Exercise prompt - Pull out every line of the data below that contains the string "Honda", matching uppercase and lowercase exactly.

Excerpted data -
=== Section Start ===

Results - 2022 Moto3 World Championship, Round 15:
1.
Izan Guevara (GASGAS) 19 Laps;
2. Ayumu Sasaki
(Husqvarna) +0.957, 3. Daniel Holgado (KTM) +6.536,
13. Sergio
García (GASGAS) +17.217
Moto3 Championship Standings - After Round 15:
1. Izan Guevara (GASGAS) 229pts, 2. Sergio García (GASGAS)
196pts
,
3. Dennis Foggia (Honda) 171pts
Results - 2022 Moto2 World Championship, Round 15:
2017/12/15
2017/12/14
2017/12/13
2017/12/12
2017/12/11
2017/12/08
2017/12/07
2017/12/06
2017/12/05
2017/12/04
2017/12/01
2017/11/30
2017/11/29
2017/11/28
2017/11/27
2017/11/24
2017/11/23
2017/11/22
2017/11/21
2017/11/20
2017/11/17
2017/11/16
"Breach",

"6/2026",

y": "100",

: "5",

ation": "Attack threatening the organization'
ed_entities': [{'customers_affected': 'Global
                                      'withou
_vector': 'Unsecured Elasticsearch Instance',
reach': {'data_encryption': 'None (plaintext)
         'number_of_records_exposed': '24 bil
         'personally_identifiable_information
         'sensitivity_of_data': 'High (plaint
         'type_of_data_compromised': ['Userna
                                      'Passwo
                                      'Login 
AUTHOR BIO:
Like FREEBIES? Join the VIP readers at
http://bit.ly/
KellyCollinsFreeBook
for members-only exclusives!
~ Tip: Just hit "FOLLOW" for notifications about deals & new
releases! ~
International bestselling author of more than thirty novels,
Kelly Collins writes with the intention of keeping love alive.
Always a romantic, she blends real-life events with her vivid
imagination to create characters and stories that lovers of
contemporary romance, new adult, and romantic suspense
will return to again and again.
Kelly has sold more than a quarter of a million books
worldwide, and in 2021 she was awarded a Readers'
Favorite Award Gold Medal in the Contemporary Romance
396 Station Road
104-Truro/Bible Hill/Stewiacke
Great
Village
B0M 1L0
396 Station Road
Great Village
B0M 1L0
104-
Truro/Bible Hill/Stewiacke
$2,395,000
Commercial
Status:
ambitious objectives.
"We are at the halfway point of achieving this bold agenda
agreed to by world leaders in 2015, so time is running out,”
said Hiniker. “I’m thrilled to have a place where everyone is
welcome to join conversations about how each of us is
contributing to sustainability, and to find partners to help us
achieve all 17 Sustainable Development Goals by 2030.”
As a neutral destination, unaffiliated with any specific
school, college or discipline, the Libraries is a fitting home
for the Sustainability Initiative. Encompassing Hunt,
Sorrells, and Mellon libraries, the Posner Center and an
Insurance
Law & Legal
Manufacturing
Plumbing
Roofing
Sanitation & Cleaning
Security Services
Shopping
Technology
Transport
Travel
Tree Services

=== Section End ===
=== Section Start ===

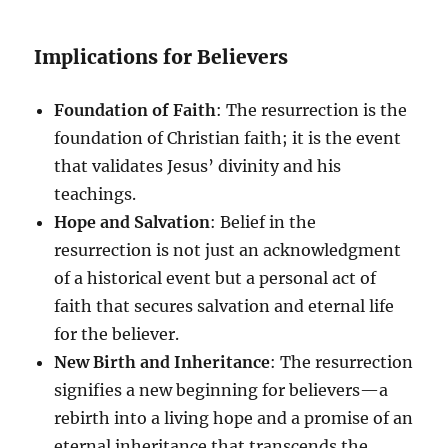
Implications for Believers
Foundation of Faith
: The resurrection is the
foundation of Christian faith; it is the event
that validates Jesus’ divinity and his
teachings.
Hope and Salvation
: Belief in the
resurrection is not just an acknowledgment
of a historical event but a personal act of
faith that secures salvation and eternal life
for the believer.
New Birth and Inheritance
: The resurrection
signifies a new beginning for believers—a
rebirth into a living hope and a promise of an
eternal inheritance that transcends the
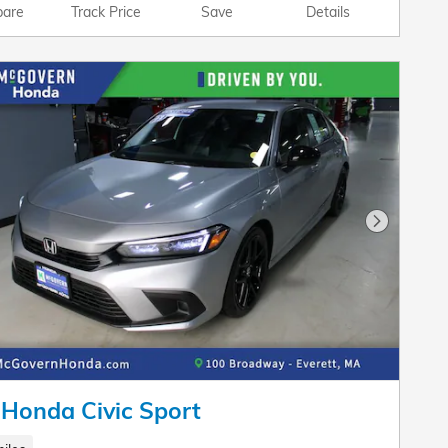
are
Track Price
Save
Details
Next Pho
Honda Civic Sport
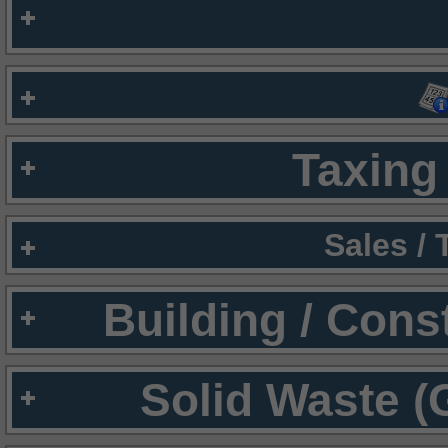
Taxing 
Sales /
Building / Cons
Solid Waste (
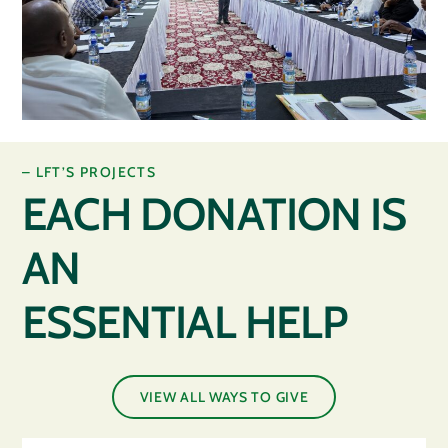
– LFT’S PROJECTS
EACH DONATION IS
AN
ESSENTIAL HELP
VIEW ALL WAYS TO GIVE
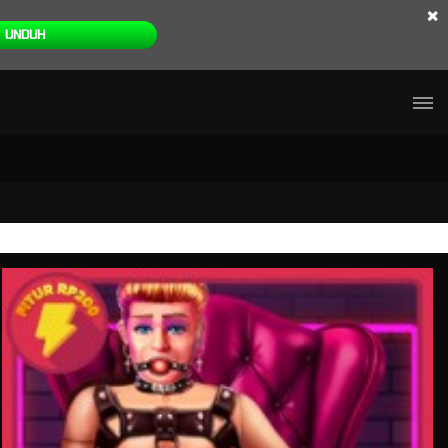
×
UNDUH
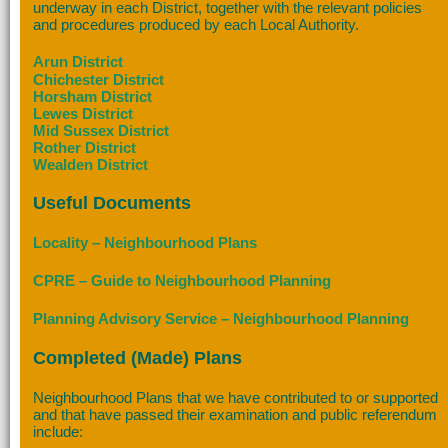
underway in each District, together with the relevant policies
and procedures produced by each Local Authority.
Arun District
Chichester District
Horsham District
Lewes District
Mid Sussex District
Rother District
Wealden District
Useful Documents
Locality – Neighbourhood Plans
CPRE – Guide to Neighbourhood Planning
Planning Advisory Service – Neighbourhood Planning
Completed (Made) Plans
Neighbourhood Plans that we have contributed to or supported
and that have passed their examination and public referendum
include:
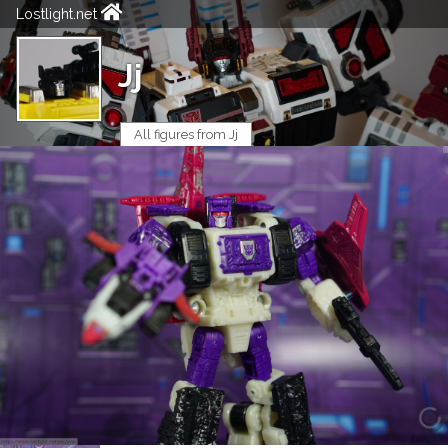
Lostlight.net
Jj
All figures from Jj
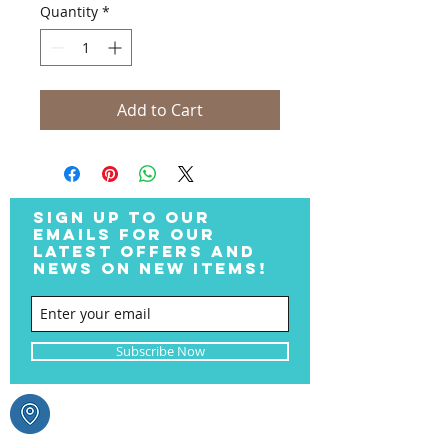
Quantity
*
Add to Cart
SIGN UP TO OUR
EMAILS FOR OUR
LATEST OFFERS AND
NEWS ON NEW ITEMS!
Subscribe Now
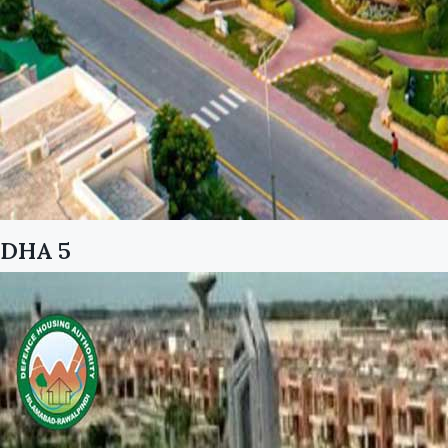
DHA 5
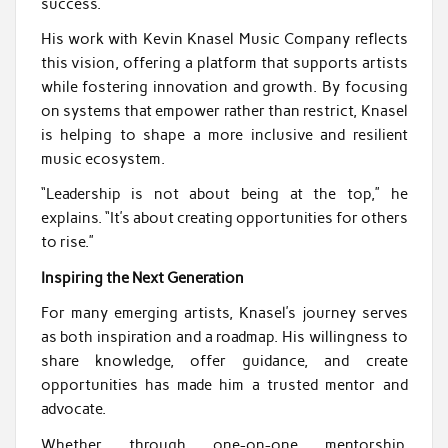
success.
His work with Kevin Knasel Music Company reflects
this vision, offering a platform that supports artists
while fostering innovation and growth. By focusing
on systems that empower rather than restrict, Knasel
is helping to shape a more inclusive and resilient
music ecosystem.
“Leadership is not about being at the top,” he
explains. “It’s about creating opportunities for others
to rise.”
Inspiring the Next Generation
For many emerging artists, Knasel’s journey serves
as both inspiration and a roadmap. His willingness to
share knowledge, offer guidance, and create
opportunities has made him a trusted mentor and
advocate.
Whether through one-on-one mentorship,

=== Section End ===

Exercise output -
3. Dennis Foggia (Honda) 171pts
Honda Civic Sport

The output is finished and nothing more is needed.